[Extracted records]
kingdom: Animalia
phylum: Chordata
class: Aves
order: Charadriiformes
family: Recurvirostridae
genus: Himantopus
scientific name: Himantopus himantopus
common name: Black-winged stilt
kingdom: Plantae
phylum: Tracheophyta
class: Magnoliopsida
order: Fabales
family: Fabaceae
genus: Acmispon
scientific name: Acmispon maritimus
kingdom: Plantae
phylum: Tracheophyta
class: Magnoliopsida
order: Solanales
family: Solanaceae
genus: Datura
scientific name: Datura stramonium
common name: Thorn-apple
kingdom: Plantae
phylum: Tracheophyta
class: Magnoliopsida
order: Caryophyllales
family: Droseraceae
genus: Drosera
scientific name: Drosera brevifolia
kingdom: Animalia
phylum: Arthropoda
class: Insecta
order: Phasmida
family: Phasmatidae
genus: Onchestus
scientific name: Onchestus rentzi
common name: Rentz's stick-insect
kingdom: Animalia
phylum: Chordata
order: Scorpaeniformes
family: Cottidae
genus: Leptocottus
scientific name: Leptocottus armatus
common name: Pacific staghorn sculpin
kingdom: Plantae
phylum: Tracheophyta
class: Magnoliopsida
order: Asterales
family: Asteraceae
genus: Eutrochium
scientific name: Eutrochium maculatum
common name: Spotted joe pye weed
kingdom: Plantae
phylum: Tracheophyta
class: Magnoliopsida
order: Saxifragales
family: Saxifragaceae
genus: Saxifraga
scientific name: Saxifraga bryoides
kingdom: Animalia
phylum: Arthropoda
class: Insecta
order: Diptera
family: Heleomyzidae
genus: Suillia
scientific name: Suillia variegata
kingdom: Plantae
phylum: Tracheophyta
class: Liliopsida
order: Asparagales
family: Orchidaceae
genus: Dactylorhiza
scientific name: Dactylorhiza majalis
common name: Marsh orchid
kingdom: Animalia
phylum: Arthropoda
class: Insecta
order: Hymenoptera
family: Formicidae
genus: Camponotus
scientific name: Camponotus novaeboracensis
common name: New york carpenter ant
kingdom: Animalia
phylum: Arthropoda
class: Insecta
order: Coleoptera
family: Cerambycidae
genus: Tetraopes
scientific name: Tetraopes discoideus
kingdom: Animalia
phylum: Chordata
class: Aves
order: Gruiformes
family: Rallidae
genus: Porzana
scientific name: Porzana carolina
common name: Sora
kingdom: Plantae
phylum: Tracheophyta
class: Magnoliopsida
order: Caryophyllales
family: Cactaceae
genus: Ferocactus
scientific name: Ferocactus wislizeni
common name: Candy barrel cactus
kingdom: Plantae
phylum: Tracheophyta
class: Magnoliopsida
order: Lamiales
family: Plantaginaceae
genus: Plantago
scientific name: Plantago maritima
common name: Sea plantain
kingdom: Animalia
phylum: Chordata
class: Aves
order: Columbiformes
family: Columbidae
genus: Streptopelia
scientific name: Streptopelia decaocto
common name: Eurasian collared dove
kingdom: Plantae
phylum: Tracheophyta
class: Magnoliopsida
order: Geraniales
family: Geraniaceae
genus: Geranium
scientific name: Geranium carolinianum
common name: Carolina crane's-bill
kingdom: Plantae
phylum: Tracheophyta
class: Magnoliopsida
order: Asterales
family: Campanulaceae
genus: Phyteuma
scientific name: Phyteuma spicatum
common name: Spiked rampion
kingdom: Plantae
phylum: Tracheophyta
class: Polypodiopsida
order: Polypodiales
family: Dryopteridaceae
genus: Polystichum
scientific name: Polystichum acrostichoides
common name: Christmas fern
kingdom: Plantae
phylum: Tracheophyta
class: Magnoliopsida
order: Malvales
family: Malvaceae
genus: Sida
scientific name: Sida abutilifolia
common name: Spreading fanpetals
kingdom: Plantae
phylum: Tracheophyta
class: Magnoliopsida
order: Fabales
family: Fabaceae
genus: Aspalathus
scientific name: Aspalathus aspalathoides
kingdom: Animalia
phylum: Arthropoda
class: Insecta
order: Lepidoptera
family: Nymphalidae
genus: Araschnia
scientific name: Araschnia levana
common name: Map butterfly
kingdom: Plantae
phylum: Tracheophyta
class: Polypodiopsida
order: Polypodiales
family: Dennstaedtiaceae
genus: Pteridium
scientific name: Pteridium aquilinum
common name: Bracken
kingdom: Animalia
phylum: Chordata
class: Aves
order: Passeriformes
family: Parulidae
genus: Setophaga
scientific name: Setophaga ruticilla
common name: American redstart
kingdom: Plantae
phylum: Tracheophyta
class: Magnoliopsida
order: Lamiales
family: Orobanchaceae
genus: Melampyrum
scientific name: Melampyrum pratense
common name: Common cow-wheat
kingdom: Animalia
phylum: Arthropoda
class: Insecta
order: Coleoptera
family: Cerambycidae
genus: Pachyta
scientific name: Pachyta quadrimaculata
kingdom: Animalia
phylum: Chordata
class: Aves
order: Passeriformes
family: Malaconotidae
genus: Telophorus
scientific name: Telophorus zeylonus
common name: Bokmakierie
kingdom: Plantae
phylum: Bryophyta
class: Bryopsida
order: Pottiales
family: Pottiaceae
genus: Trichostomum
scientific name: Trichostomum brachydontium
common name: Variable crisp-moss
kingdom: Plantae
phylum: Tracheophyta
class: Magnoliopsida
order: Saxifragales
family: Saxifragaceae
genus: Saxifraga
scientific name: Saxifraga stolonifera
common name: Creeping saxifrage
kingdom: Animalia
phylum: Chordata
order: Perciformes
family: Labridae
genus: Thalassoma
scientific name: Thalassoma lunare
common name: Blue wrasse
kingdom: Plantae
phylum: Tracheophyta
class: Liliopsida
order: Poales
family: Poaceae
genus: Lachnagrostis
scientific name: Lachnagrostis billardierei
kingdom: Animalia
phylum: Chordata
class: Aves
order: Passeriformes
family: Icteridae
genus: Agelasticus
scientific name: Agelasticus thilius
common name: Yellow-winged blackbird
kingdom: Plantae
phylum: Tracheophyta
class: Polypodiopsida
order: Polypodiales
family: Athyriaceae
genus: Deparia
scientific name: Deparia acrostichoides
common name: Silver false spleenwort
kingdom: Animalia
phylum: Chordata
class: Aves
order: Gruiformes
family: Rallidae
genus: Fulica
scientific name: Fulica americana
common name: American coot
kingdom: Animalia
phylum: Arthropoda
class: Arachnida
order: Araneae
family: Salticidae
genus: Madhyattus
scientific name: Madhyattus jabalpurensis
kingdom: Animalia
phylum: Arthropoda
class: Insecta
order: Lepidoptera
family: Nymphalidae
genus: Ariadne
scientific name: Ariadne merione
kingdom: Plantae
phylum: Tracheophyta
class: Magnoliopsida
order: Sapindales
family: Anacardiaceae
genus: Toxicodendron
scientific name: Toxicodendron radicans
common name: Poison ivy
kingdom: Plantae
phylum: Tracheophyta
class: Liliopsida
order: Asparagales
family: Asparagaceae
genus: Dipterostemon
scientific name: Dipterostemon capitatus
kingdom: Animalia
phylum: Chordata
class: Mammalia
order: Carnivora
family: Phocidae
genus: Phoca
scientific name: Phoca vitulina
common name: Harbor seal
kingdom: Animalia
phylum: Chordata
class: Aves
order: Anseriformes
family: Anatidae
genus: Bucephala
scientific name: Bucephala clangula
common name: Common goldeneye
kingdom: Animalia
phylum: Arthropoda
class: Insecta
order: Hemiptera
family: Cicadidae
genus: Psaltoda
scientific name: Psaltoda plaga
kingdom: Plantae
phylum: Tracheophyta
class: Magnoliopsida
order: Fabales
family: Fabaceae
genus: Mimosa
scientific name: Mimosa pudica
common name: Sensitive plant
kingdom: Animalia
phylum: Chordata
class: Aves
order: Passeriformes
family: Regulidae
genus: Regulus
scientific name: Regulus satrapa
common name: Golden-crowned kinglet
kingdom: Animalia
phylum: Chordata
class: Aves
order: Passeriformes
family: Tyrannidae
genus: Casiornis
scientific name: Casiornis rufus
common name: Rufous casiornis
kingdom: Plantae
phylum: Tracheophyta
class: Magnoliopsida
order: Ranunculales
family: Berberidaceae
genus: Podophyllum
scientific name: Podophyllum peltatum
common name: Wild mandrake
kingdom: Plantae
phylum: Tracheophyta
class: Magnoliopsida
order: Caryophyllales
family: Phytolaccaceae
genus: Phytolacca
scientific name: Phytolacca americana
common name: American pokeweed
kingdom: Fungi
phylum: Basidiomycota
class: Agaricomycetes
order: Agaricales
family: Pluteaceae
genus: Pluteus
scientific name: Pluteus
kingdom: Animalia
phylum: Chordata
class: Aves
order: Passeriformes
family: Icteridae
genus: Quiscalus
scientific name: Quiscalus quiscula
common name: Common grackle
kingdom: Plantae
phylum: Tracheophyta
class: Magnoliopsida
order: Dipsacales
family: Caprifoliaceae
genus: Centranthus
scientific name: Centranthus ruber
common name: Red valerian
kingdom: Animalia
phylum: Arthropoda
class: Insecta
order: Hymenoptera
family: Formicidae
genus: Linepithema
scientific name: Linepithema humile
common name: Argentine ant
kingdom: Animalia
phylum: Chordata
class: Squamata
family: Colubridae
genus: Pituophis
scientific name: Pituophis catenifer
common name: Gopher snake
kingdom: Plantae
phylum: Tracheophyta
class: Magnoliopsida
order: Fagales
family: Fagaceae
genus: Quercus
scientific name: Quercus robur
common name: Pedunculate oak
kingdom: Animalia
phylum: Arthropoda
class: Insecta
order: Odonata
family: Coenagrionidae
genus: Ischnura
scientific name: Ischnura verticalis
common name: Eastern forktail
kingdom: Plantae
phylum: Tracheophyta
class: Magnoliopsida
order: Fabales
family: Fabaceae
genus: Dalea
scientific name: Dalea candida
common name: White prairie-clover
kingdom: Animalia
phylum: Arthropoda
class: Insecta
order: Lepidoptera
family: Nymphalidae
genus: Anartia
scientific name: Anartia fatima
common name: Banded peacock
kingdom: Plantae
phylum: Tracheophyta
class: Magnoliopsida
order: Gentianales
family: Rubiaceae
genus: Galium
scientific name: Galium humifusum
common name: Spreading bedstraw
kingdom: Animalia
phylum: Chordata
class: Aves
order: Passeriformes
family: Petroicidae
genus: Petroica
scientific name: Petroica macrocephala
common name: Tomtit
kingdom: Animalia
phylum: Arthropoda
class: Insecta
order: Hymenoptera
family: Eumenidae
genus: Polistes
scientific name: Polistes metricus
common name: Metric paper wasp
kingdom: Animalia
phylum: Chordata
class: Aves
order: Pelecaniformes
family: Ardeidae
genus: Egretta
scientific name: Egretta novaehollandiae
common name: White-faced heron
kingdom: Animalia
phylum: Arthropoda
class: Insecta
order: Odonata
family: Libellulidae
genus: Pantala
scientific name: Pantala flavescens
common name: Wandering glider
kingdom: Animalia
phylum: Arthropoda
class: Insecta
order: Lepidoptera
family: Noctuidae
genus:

What you will do:
Give everything from the line containing "common name: Eastern forktail" down to the end of the rows as a JSON list of strings, with one string per line and blank lines omitted.

Problem solution:
[
  "common name: Eastern forktail",
  "kingdom: Plantae",
  "phylum: Tracheophyta",
  "class: Magnoliopsida",
  "order: Fabales",
  "family: Fabaceae",
  "genus: Dalea",
  "scientific name: Dalea candida",
  "common name: White prairie-clover",
  "kingdom: Animalia",
  "phylum: Arthropoda",
  "class: Insecta",
  "order: Lepidoptera",
  "family: Nymphalidae",
  "genus: Anartia",
  "scientific name: Anartia fatima",
  "common name: Banded peacock",
  "kingdom: Plantae",
  "phylum: Tracheophyta",
  "class: Magnoliopsida",
  "order: Gentianales",
  "family: Rubiaceae",
  "genus: Galium",
  "scientific name: Galium humifusum",
  "common name: Spreading bedstraw",
  "kingdom: Animalia",
  "phylum: Chordata",
  "class: Aves",
  "order: Passeriformes",
  "family: Petroicidae",
  "genus: Petroica",
  "scientific name: Petroica macrocephala",
  "common name: Tomtit",
  "kingdom: Animalia",
  "phylum: Arthropoda",
  "class: Insecta",
  "order: Hymenoptera",
  "family: Eumenidae",
  "genus: Polistes",
  "scientific name: Polistes metricus",
  "common name: Metric paper wasp",
  "kingdom: Animalia",
  "phylum: Chordata",
  "class: Aves",
  "order: Pelecaniformes",
  "family: Ardeidae",
  "genus: Egretta",
  "scientific name: Egretta novaehollandiae",
  "common name: White-faced heron",
  "kingdom: Animalia",
  "phylum: Arthropoda",
  "class: Insecta",
  "order: Odonata",
  "family: Libellulidae",
  "genus: Pantala",
  "scientific name: Pantala flavescens",
  "common name: Wandering glider",
  "kingdom: Animalia",
  "phylum: Arthropoda",
  "class: Insecta",
  "order: Lepidoptera",
  "family: Noctuidae",
  "genus:"
]